Barrage de la Renaissance : l’Éthiopie défie l'Égypte et va inaugurer son mégaprojet hydraulique

L’Éthiopie a annoncé l’achèvement du Grand barrage de la Renaissance, le plus grand projet hydroélectrique d’Afrique. Malgré les appels répétés de l’Égypte à signer un accord contraignant sur la gestion des eaux du Nil, Addis-Abeba maintient sa ligne : le barrage n’est «pas une menace, mais une opportunité». L’inauguration est prévue en septembre.
Le Premier ministre éthiopien Abiy Ahmed a confirmé, le 3 juillet 2025, devant le Parlement, que le Grand barrage de la Renaissance était entièrement achevé. Situé sur le Nil Bleu, à une trentaine de kilomètres de la frontière soudanaise, ce barrage géant représente, depuis 2011, le projet énergétique le plus ambitieux d’Afrique. Il pourra produire 5 150 mégawatts, soit l’équivalent de cinq réacteurs nucléaires. L’Éthiopie a prévu son inauguration officielle en septembre 2025.
« Le barrage de la Renaissance n’est pas une menace, mais une opportunité partagée », a déclaré Abiy Ahmed dans un message adressé à l’Égypte et au Soudan. Il a également invité les gouvernements des deux pays à participer à la cérémonie inaugurale, appelant à une coopération « fondée sur le progrès et l’énergie partagés ».
Le projet est estimé à 4,2 milliards de dollars et permettra aussi à Addis-Abeba d’exporter de l’électricité vers le Soudan, le Kenya et Djibouti. La compagnie Ethiopian Electric Power estime que la production annuelle du barrage pourrait atteindre 15 760 GWh.
Le Caire hausse le ton et agite la menace
Mais au Caire, le ton est radicalement différent. L’Égypte considère ce projet comme une menace existentielle. Le pays tire plus de 90 % de ses ressources en eau douce du Nil et craint que le remplissage du réservoir du barrage éthiopien — d’une capacité de 74 milliards de m³ — ne réduise dramatiquement son approvisionnement. « L’Égypte n’autorisera aucun préjudice à sa part des eaux du Nil », a martelé le Premier ministre égyptien Mostafa Madbouly lors d’une conférence de presse, le 9 juillet. Il a réitéré l’exigence d’un accord juridiquement contraignant.

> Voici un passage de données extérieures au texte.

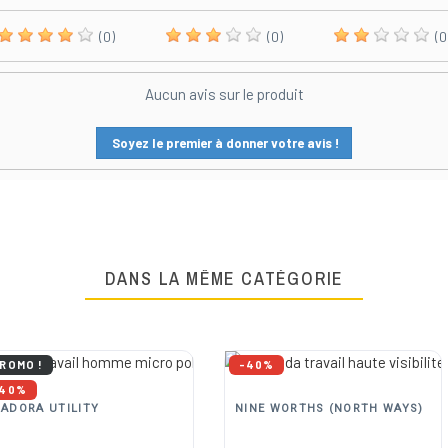
(0)
(0)
(0
Aucun avis sur le produit
Soyez le premier à donner votre avis !
DANS LA MÊME CATÉGORIE
ROMO !
-40%
-40%
IADORA UTILITY
NINE WORTHS (NORTH WAYS)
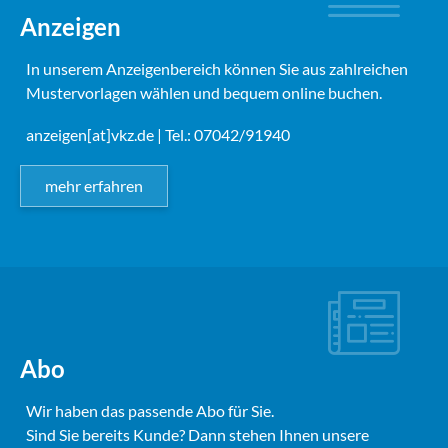
Anzeigen
In unserem Anzeigenbereich können Sie aus zahlreichen
Mustervorlagen wählen und bequem online buchen.
anzeigen[at]vkz.de
| Tel.: 07042/91940
mehr erfahren
Abo
Wir haben das passende Abo für Sie.
Sind Sie bereits Kunde? Dann stehen Ihnen unsere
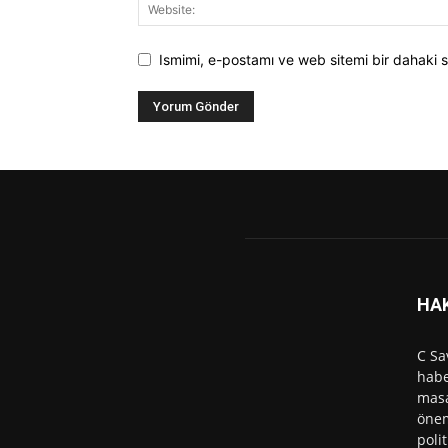
Ismimi, e-postamı ve web sitemi bir dahaki s
HA
C Sa
habe
masa
önem
polit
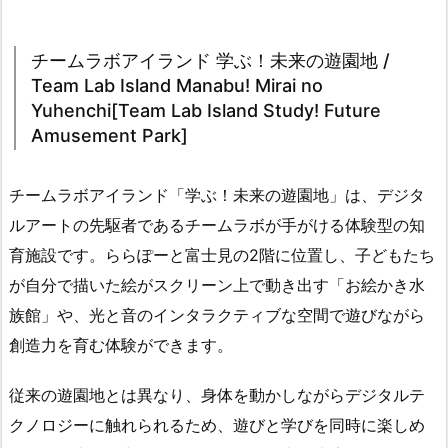
チームラボアイランド 学ぶ！未来の遊園地 /
Team Lab Island Manabu! Mirai no
Yuhenchi[Team Lab Island Study! Future
Amusement Park]
チームラボアイランド「学ぶ！未来の遊園地」は、デジタ
ルアートの先駆者であるチームラボが手がける体験型の知
育施設です。ららぽーと富士見の2階に位置し、子どもたち
が自分で描いた絵がスクリーン上で動き出す「お絵かき水
族館」や、光と音のインタラクティブな空間で遊びながら
創造力を育む体験ができます。
従来の遊園地とは異なり、身体を動かしながらデジタルテ
クノロジーに触れられるため、遊びと学びを同時に楽しめ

Le ministère égyptien des Ressources hydriques a dénoncé la politique du fait accompli d’Addis-Abeba. Le ministre des Affaires étrangères, Badr Abdelatty, a été encore plus clair : « Si un préjudice survient, l’Égypte agira pour défendre ses intérêts nationaux. »
Les autorités égyptiennes continuent de s’appuyer sur les accords coloniaux hérités de 1929 et 1959, qui accordent à l’Égypte et au Soudan un quasi-monopole sur les eaux du Nil, ignorant donc les droits des pays africains situés en amont.
Entre prudence et réalités régionales
Le Soudan, quant à lui, reste en position d’équilibriste. Si Khartoum s’est montré, par le passé, plutôt favorable au barrage, la proximité géographique du barrage éthiopien — à moins de 30 kilomètres — inquiète. « Le Soudan ne possède aucun grand barrage sur le Nil et risque de souffrir d’un manque d’eau », a expliqué un expert soudanais, soulignant aussi le risque de crues incontrôlées en cas de mauvaise coordination.
Un accord-cadre a pourtant été signé en octobre 2024 par six pays riverains du Nil — dont l’Éthiopie, le Burundi, le Rwanda, la Tanzanie, l’Ouganda et le Soudan du Sud — mais ni l’Égypte ni le Soudan n’y ont adhéré. Le Premier ministre égyptien a d’ailleurs insisté auprès d’Abiy Ahmed, lors du sommet des BRICS début juillet 2025, pour transformer les promesses verbales en un document officiel.
Du côté éthiopien, le discours reste constant : ouverture au dialogue, mais refus de toute soumission aux anciens traités hérités de l’époque coloniale. Abiy Ahmed a déclaré : « L’Égypte ne perdra pas un seul litre d’eau à cause du barrage de la Renaissance » et a invité ses voisins à l’inauguration prévue en septembre 2025.
Malgré plus d’une décennie de négociations sous l’égide de l’Union africaine et de médiations internationales, aucun accord juridiquement contraignant n’a encore été trouvé entre l’Éthiopie, l’Égypte et le Soudan concernant la gestion à long terme des eaux du Nil. L’inauguration du barrage de la Renaissance, attendue pour septembre 2025, pourrait ainsi relancer les discussions ou, au contraire, cristalliser davantage les tensions.